Wednesday, 9 July 2014
Ryan Honeyager, Florida State University, Tallahassee, FL; and G. Liu and H. Nowell
Manuscript (2.7 MB)

Handout (4.5 MB)

With the advent of satellite-borne radar and radiometers, it is now possible to observe cloud processes throughout the globe with unprecedented levels of precision. However, interpreting the large amount of data generated by such instruments requires detailed understanding of how light is scattered in-cloud by ice. Unlike liquid water, ice exhibits many complex shapes and orientation-dependent effects. We examine how ice particle shape and orientation affects single-scattering behavior of hydrometeors at microwave wavelengths using the Discrete Dipole Approximation (DDA).

Generally, a particle's scattering and backscatter behavior can be considered as a function of the particle's size and shape, which can be expressed as a particle's volume, surface area and aspect ratio. Existing tables for calculating scattering by hydrometeors usually consider idealized forms, such as spheroids, dendrites, hexagonal plates, rosettes and sector snowflakes. We have constructed aggregates that match field observations with regards to particle size, aspect ratio, density and fractal dimension. Single scattering cross-sections are compared with Mie theory for solid and soft spheres and using the T-matrix approximation. Above size parameter 0.75, neither Mie theory nor the T-matrix method for spheroids accurately represent the DDA result for aggregates. Averaged relative uncertainty in backscattering due to different particle morphologies is around 15%. Two measures of particle morphology, surface area and volume, account for much of this variation.

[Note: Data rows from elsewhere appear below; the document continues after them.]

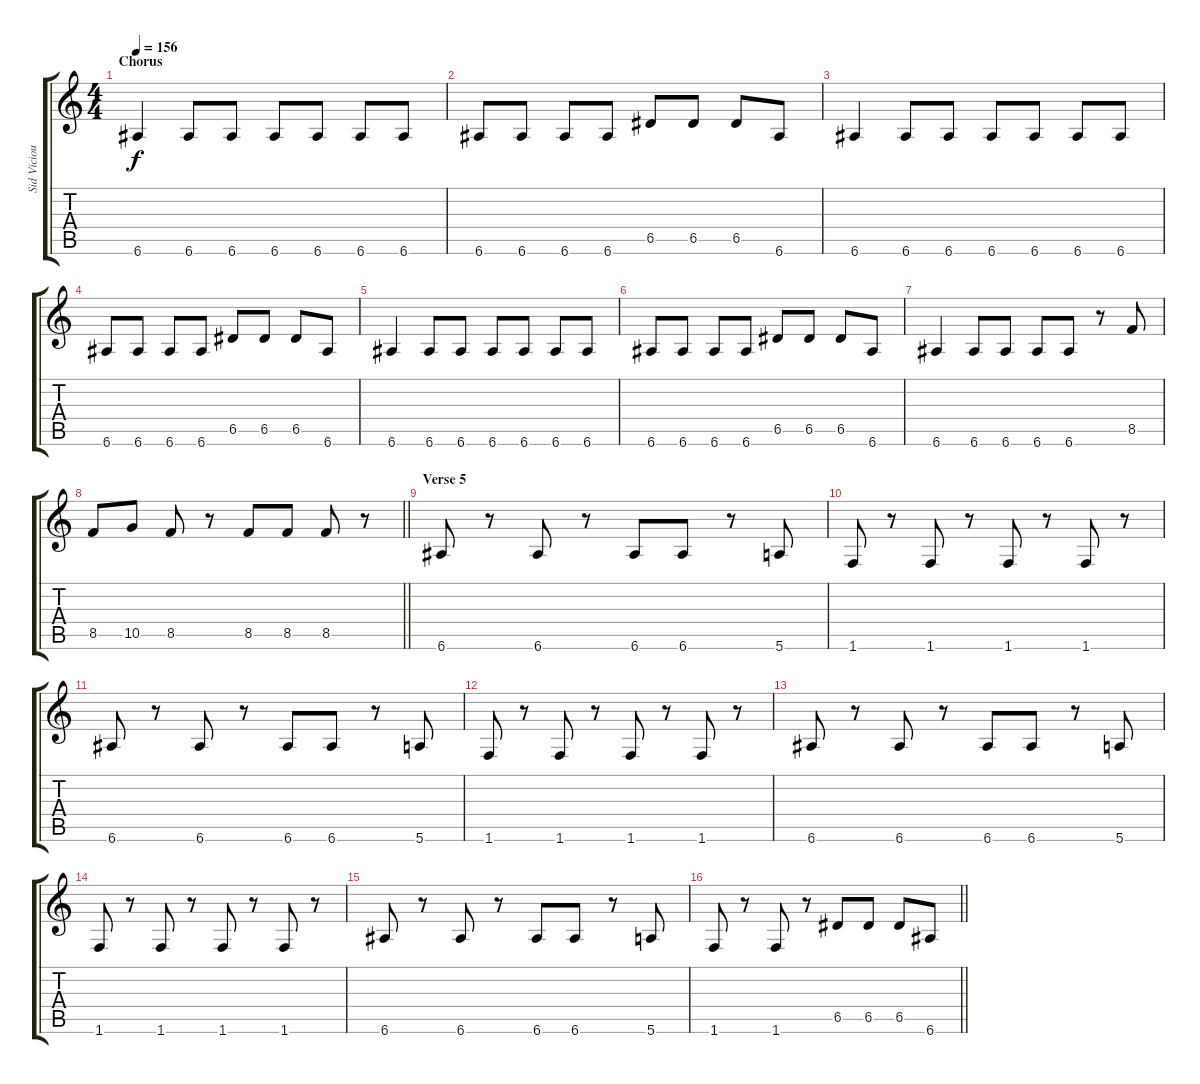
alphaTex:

\track ("Sid Vicious" "Sid Viciou") {instrument electricbassfinger}
\staff {score tabs}
\tuning (E4 B3 G3 D3 A2 E2) {hide}
\ts (4 4)
\section ("" "Chorus")
\tempo 156
\clef g2
\ks c
6.6.4{dy f} 6.6.8 6.6.8 6.6.8 6.6.8 6.6.8 6.6.8 |
6.6.8 6.6.8 6.6.8 6.6.8 6.5.8 6.5.8 6.5.8 6.6.8 |
6.6.4 6.6.8 6.6.8 6.6.8 6.6.8 6.6.8 6.6.8 |
6.6.8 6.6.8 6.6.8 6.6.8 6.5.8 6.5.8 6.5.8 6.6.8 |
6.6.4 6.6.8 6.6.8 6.6.8 6.6.8 6.6.8 6.6.8 |
6.6.8 6.6.8 6.6.8 6.6.8 6.5.8 6.5.8 6.5.8 6.6.8 |
6.6.4 6.6.8 6.6.8 6.6.8 6.6.8 r.8 8.5.8 |
\barLineRight lightlight
8.5.8 10.5.8 8.5.8 r.8 8.5.8 8.5.8 8.5.8 r.8 |
\section ("" "Verse 5")
6.6.8 r.8 6.6.8 r.8 6.6.8 6.6.8 r.8 5.6.8 |
1.6.8 r.8 1.6.8 r.8 1.6.8 r.8 1.6.8 r.8 |
6.6.8 r.8 6.6.8 r.8 6.6.8 6.6.8 r.8 5.6.8 |
1.6.8 r.8 1.6.8 r.8 1.6.8 r.8 1.6.8 r.8 |
6.6.8 r.8 6.6.8 r.8 6.6.8 6.6.8 r.8 5.6.8 |
1.6.8 r.8 1.6.8 r.8 1.6.8 r.8 1.6.8 r.8 |
6.6.8 r.8 6.6.8 r.8 6.6.8 6.6.8 r.8 5.6.8 |
\barLineRight lightlight
1.6.8 r.8 1.6.8 r.8 6.5.8 6.5.8 6.5.8 6.6.8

Conversely, the internal structure of a hydrometeor is quite difficult to determine by observations. Most current and past attempts are limited to measures of particle mass and a single-angle picture. We test sensitivity to internal versus surface features by perturbing our aggregates such that they have the same surface area and volume, but have randomized interiors. The resulting relative uncertainty in backscattering is found to be around 5% for individual particles, which is much lower than the uncertainty produced by different overall particle morphologies.

Radar and radiometers are also sensitive to hydrometeor orientation effects. We examine particles and ensembles in anisotropic orientation conditions (e.g. laminar flow). We consider the effects of particle alignment and off-zenith/nadir observation angles and present a simplified model for determining bulk hydrometeor orientation.